Mary became ethereal.
With the pretence of joined lockers, I spyed on her between the fences, between the air and the warmth of the school corridors; the notebooks that fell to the floor and she picked up instantly; the remnants of food that she forgot and stenched throughout the day. I spyed on her in the same stockings, hair blond and sleek, the birthmark that she hid while she turned her head, the bitten fingernails.

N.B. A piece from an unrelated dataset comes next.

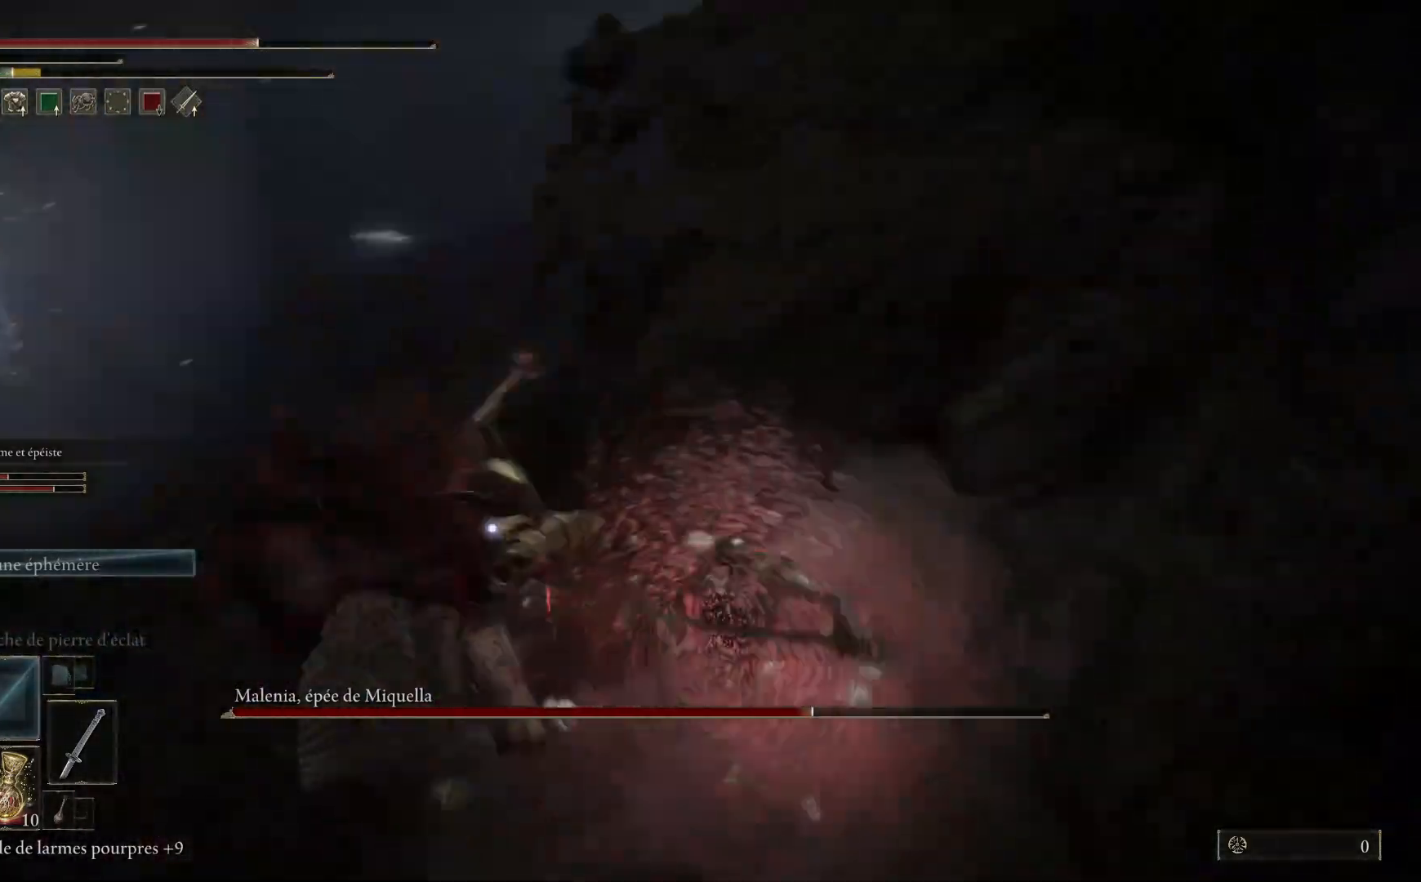
{"buttons": [], "left_stick": "up", "right_stick": "center", "events": [[183, "left_stick", "up"], [300, "B", "down"], [450, "B", "up"]]}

Mary became ethereal. Her presence smelt of water, of dampness, of the smell of rain over the ground and, suddenly, of nothing. She faded, she walked. The stockings; a trip, the yellow stain over the heel, the shoes smaller than usual. Cecilia's shoes. In an instant I saw in her face the burden that the Lisbon girls bore until the last of days. I forgot the next morning. I thought I'd seen Cecilia sitting where the old fence was. I sought Mary in Mister Lisbon's class and he answered, saddened, that she was sick with a terrible diarrhea.
Mary would have died had she heard him.
Mary would have died.
-There's no need for you to talk to me.
As well as:
-There's no need to talk.
Or:
-I've known you for as long as I recall. And you needn't talk to me.
Anyhow, the same stockings. The shoes shrunken and borrowed without permission, an invisible barrier between Mary Lisbon and the whole world. A barrier between any of the four sisters: a ghost who didn't wish to stay, but whom they dragged along all the same.
Mary disappeared and the news kept talking about Cecilia.
There is no need , somebody would have said as a rumour, confirming, trapping the few humanity Mary still retained in Cecilia's small shoes. Mary became Cecilia. The rest of the Lisbon girls too. Us, our parents, the same builders' strike by the cemetery.
And even then we were never her, not really. We knew by heart her fate, or any which way the neighbours called it, the brilliant future she could have harboured and even, for the most idle, that she'd be a social activist allied to Greenland, or how ever was the name of that association that was against killing trees and whales.
We were never her, them.
You don't have to find out either, but we all died a little when we realised we too could die. And we fled. Right after the Lisbons, we all fled. We go back from time to time, we pass by the houses intent on not staying, on fleeing again before the ship wrecks, and there's Cecilia, with the same dress, the same birthmark on her cheek, barefoot.